Örnek verelim: Eşler arasındaki evlilik birliği malik olmayan eşin ölümü ile son bulmuşsa dava konusu taşınmaz aile konutu özelliğini “ölüm tarihinde” kaybetmiştir. Başka bir anlatımla aile konutuna ilişkin şerh ölüm tarihinde “yolsuz” hale gelmiştir. Sağ kalan malik eş, malik olmayan eşin ölüm kaydını Tapu Sicil Müdürlüğüne ibraz ettiği an aile konutu şerhi terkin edilir. Bu terkin işleminin malik olmayan eşin mirasçılarına tebliğ zorunluluğundan söz edilemez. Zira “resmi bir kayıtla” belgelenmiş olduğu için ölüm sebebiyle gerçekleştirilen terkin işlemine mirasçıların itiraz hakkı bulunmamaktadır.
Bu yüzdendir ki malik olan eş evlilik birliği “son bulduğu andan itibaren” kendisi için var olan “fiil ehliyeti sınırlaması” kendiliğinden ortadan kalktığı için malik olmayan eşin ya da mirasçılarının açık rızası “bulunmadan”;
-Şerhe konu konut ile ilgili kira sözleşmesini feshedebilir,
-Şerhe konu konutu devredebilir,
-Şerhe konu konut üzerindeki hakları sınırlayabilir,
-Rıza gerekmediğinden hâkimin müdahalesinin istenmesine gerek de yoktur,
-İşlem tarafı üçüncü kişinin kazanımı korunur.
Tapu Sicil Müdürlüğü terkin konusunda “çekişme” yaratırsa ne olacaktır?
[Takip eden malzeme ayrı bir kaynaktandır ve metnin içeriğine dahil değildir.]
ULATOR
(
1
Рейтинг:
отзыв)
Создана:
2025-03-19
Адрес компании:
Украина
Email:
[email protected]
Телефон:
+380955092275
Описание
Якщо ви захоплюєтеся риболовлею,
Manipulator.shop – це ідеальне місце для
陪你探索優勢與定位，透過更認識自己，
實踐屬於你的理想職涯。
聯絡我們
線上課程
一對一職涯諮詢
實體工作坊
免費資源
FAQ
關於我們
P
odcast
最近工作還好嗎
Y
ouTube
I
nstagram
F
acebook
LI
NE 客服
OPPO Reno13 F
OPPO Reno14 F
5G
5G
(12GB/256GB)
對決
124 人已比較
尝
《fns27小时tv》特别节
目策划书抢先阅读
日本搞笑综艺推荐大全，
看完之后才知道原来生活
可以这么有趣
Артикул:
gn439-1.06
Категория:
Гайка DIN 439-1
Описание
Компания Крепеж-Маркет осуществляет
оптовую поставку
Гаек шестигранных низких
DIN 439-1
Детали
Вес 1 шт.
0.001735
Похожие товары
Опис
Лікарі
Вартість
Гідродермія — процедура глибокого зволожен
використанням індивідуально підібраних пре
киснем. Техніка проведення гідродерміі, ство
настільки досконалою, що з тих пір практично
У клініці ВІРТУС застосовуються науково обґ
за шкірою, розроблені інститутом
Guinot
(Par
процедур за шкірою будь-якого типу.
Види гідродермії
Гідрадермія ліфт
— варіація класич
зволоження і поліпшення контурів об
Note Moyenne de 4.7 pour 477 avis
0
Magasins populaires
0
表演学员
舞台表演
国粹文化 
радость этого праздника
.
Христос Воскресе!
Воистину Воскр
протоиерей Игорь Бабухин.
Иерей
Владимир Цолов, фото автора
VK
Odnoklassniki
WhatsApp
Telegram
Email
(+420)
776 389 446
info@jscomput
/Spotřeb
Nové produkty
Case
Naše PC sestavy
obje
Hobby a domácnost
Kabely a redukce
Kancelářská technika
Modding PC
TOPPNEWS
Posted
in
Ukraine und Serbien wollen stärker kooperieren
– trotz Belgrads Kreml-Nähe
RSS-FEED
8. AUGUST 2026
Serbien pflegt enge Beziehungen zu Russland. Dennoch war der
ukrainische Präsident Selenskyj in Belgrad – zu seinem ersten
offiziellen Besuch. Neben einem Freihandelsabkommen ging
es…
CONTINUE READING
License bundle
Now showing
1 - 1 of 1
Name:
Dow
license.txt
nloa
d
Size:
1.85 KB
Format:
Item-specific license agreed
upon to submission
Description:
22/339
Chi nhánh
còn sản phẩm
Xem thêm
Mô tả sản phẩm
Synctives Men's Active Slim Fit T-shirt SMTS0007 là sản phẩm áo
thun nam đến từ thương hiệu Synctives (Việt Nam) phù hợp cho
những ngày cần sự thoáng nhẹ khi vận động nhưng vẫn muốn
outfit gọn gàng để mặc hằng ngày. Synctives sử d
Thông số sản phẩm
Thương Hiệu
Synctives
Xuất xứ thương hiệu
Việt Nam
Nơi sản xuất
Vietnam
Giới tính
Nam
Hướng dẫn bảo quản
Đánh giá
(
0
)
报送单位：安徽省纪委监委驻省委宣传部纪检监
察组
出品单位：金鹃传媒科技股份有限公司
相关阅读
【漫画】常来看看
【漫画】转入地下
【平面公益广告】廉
Malik olan eş tarafından çekişme çıkaran Tapu Sicil Müdürlüğüne husumet yöneltilerek “Aile konutu şerhinin boşanma kararının kesinleştiği tarihte yolsuz hale geldiğinin tespiti” istenilmelidir.
Davalı kadın dava tarihinde;
-Davacının eşi bile değildir,
-Kendisine husumet düşmez/davanın tarafı bile olamaz,
-Dava açılmasına sebebiyet vermemiştir,
-Şerhin kaldırılmasını istemesi ya da istememesi hiçbir anlam ifade etmez,
-İdari yoldan kaldırılabilecek şerhin mahkeme kararı ile kaldırılmasına kalkışılmasından sorumlu tutulamaz,
-Davalının çıkardığı bir çekişmeden söz edilemez,
-Dava konusu şerhin kendiliğinden geçersiz duruma geldiği hukuki gerçek olmasına rağmen bir de kendisine “yargılama gideri” ve “vekalet ücreti” yükletilemez.
Bu yönler gözetilmeden yazılı şekilde hüküm kurulması usul ve yasaya aykırıdır.
Açıklanan sebeplerle değerli çoğunluğun “farklı görüşüne” katılmıyorum.